ANOS DEDURADOS
Naqueles tempos de chumbo, quem chegasse de mala e cuia para viver na Casa do Brasil - em Paris - era, antes de tudo, um Dedo-Duro.
À medida que conhecíamos as pessoas, elas nos diziam para tomar cuidado com Fulano, era dedo-duro. Logo em seguida vinha o Fulano e nos advertia para ficarmos espertos com Sicrano, pois era dedo-duro. E assim por diante, todo mundo falava de todo mundo, fechando-se o círculo: não havia quem não fosse considerado dedo-duro.
Como distingui-los?
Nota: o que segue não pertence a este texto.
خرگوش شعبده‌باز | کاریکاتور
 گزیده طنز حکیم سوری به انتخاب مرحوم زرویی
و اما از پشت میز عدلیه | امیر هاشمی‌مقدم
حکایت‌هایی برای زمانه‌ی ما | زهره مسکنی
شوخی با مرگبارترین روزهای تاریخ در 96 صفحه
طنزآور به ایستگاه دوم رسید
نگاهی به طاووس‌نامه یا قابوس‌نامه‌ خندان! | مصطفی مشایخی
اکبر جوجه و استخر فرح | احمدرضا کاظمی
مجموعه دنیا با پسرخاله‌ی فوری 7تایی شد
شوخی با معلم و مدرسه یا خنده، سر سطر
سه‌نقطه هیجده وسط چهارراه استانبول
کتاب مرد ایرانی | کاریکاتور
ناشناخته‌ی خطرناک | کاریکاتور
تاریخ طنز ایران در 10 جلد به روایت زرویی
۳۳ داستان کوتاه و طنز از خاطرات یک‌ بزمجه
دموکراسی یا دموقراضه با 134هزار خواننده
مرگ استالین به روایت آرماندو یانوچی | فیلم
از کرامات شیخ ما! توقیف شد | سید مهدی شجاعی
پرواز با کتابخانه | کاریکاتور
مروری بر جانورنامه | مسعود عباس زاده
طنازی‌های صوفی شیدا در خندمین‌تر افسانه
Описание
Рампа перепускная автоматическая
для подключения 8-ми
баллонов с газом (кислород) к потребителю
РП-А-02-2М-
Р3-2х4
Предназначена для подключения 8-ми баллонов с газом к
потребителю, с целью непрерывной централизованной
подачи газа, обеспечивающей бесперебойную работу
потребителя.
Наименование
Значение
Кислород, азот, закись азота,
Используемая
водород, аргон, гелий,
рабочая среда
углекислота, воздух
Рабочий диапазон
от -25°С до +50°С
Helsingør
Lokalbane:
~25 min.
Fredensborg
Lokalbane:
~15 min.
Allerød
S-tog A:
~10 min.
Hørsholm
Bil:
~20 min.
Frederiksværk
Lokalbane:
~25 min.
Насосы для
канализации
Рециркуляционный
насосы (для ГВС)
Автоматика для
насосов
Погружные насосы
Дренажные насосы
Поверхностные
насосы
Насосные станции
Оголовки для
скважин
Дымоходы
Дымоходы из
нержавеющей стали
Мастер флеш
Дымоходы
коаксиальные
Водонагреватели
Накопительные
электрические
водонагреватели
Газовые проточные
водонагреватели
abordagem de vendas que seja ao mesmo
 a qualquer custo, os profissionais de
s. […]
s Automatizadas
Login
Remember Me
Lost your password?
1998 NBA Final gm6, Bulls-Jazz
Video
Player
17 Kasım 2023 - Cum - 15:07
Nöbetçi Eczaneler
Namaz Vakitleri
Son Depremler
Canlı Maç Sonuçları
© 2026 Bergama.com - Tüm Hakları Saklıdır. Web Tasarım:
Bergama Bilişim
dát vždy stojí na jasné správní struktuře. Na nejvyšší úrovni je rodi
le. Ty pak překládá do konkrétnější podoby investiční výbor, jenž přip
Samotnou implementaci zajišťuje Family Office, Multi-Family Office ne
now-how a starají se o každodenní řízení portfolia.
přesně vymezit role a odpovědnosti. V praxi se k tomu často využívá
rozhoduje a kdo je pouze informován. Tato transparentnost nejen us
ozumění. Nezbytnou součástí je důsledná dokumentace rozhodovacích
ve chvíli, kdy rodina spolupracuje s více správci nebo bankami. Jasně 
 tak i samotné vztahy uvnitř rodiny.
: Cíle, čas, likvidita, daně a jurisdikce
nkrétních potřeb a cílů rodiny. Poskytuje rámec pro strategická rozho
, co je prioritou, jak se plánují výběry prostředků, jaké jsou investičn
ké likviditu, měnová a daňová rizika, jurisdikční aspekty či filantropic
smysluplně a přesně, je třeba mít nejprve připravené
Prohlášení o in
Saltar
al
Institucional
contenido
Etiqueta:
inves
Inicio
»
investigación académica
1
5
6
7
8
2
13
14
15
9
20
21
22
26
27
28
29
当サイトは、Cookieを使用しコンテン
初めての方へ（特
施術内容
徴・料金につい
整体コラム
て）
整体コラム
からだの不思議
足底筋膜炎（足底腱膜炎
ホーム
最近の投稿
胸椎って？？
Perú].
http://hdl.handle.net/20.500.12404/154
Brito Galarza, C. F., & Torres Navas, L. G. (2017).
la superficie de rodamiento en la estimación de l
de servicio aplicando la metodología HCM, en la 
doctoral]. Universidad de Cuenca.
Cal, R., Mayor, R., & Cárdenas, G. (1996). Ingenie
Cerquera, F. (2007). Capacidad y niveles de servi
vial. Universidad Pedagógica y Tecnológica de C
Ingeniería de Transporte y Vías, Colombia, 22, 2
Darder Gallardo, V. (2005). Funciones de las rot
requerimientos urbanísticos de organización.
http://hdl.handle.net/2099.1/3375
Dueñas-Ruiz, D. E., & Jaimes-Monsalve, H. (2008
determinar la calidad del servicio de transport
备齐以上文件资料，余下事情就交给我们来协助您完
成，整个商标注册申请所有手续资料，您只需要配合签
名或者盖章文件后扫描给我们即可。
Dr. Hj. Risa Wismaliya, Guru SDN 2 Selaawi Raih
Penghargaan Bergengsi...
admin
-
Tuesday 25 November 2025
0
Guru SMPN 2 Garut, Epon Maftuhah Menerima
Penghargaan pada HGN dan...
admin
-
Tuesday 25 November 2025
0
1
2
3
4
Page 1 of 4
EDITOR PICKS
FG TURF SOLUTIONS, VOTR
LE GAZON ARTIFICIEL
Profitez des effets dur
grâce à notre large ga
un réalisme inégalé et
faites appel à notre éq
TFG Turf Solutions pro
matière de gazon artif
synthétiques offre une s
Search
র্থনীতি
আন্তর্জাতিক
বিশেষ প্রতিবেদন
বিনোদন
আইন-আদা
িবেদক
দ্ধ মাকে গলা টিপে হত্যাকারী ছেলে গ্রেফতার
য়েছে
Ninguém sabia e também não havia como perguntar, já que todos desconfiavam de todos. O melhor mesmo era fazer boca de siri e cara de sonso, não dando continuidade a certos assuntos.
Com o passar do tempo e à custa de muita observação, pudemos começar a distingui-los. De fato, havia gente ali cujo maior objetivo era mesmo o de dedurar. Como não podíamos descartá-los, sob pena de ser dedurados, éramos obrigados a aturá-los, pelo menos socialmente.
Para além dos muros da Cidade Universitária viviam os exilados. Exilados formalmente e exilados voluntariamente. Todos eles, tanto de um grupo como de outro, fugiam dos brasileiros como o diabo da cruz. Com toda razão.
Os passos de qualquer brasileiro, exilado ou não, fichado ou não, eram vigiados. E muitas vezes, fotografados.